▶ [EXERCISE DETAILS] Copy the records below exactly, leaving out any pictures.

▶ [RECORDS SHOWN]
****************************************
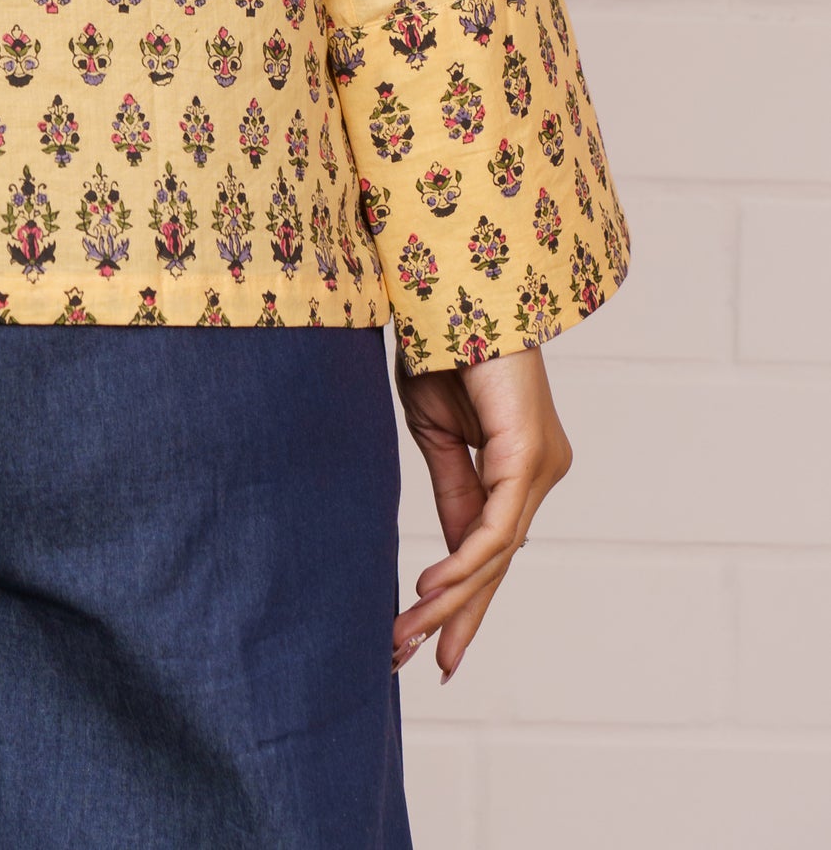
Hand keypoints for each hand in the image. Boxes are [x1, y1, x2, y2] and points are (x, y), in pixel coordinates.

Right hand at [392, 343, 570, 681]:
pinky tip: (432, 590)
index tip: (427, 641)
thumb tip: (452, 554)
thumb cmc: (443, 345)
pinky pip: (496, 526)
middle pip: (498, 561)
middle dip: (462, 616)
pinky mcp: (530, 457)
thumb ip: (451, 490)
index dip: (461, 596)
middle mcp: (538, 473)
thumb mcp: (435, 431)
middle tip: (428, 664)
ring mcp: (540, 468)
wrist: (453, 287)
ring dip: (450, 599)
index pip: (489, 545)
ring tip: (409, 636)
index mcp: (516, 467)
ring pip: (496, 552)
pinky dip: (464, 561)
****************************************
▶ [ANSWER TO THIS TASK]
Hand keypoints for each hand in the image. Boxes are [x1, y1, x2, y2] and points are (x, y), in pixel coordinates.

Right hand at [392, 343, 570, 681]:
pinky tip: (432, 590)
index tip: (427, 641)
thumb tip: (452, 554)
thumb cmc: (443, 345)
pinky pip: (496, 526)
middle pip: (498, 561)
middle dip: (462, 616)
pinky mcp: (530, 457)
thumb ip: (451, 490)
index dip: (461, 596)
middle mcp: (538, 473)
thumb mcp: (435, 431)
middle tip: (428, 664)
ring mcp: (540, 468)
wrist: (453, 287)
ring dip: (450, 599)
index pip: (489, 545)
ring tip: (409, 636)
index mcp: (516, 467)
ring pip: (496, 552)
pinky dip: (464, 561)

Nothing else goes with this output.